A mind-blowing short film about the epidemic of girl abduction in Mexico.
Sin Cielo won the grand jury prize at Seattle Film Festival, as well as numerous other prestigious awards for short films.
Director Jianna Maarten received her degree from The American Film Institute’s Conservatory and studied her chosen subject very carefully when constructing the film.
Traveling alone to dangerous parts of Mexico, the talented filmmaker stayed with underprivileged families of the area, many of whom had first-hand experience with the horrific situation that the film deals with.
The research pays dividends for the production, as despite a run time of under 25 minutes, we are immersed in the characters and their landscape.
Basically the film follows a young romance, that is doomed from the start, but the tone and atmosphere are filled with dread. from the beautiful but haunting bookends, and the understated acting from the young leads, this is a carefully crafted masterpiece of tension, that tells a horrific true story that will shock all who watch.
Helped on its way, Sin Cielo boasts some stunning cinematography from Marcin Banasiak and a score from Bartek Gliniak.

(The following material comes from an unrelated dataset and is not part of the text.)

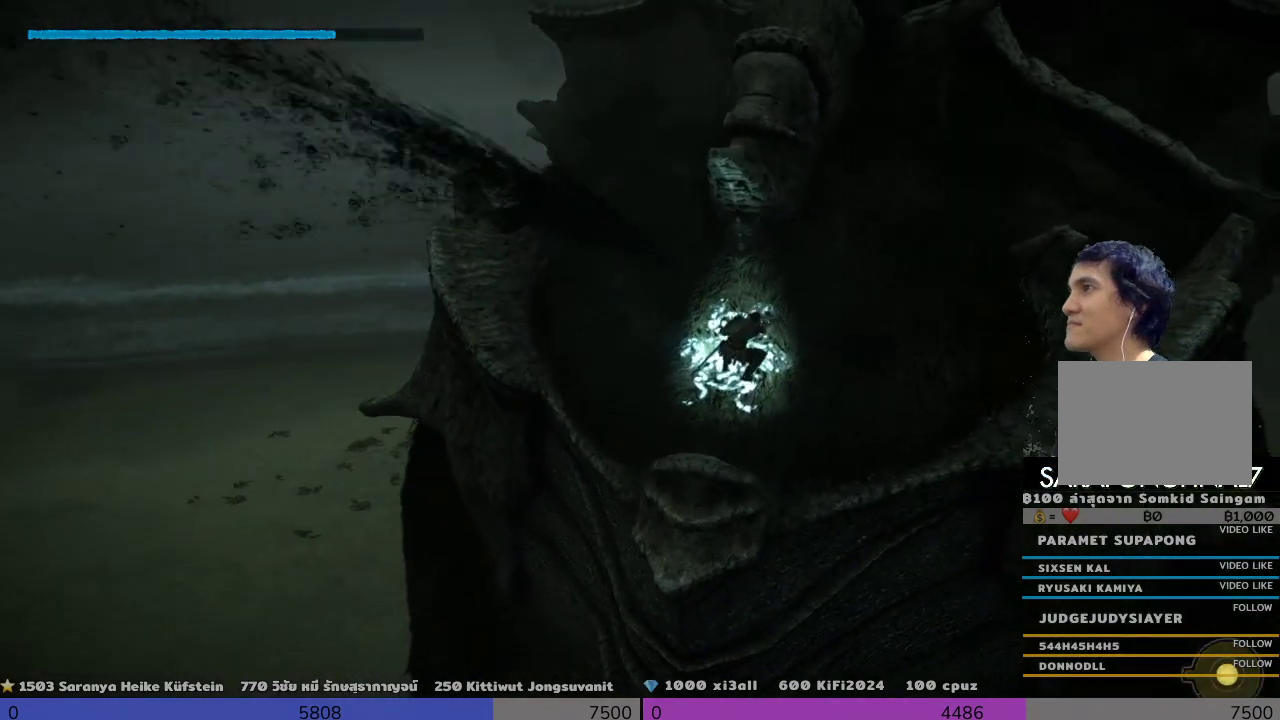
{"buttons": ["R2"], "left_stick": "center", "right_stick": "center", "events": []}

This is an important film that does what these types of movies need to do: present a truth that is shocking and unthinkable, in a form of media that people will actively seek out to watch.
As critics, we present ourselves as viewers that often pass personal judgments over media, but often as critics, we must realize that certain presentations can make us unworthy of that luxury. Sin Cielo is a piece of work that defies criticism and should be a benchmark for filmmakers with any intent on producing a piece of work that is relevant today.
Haunting and heartbreaking, and a class act.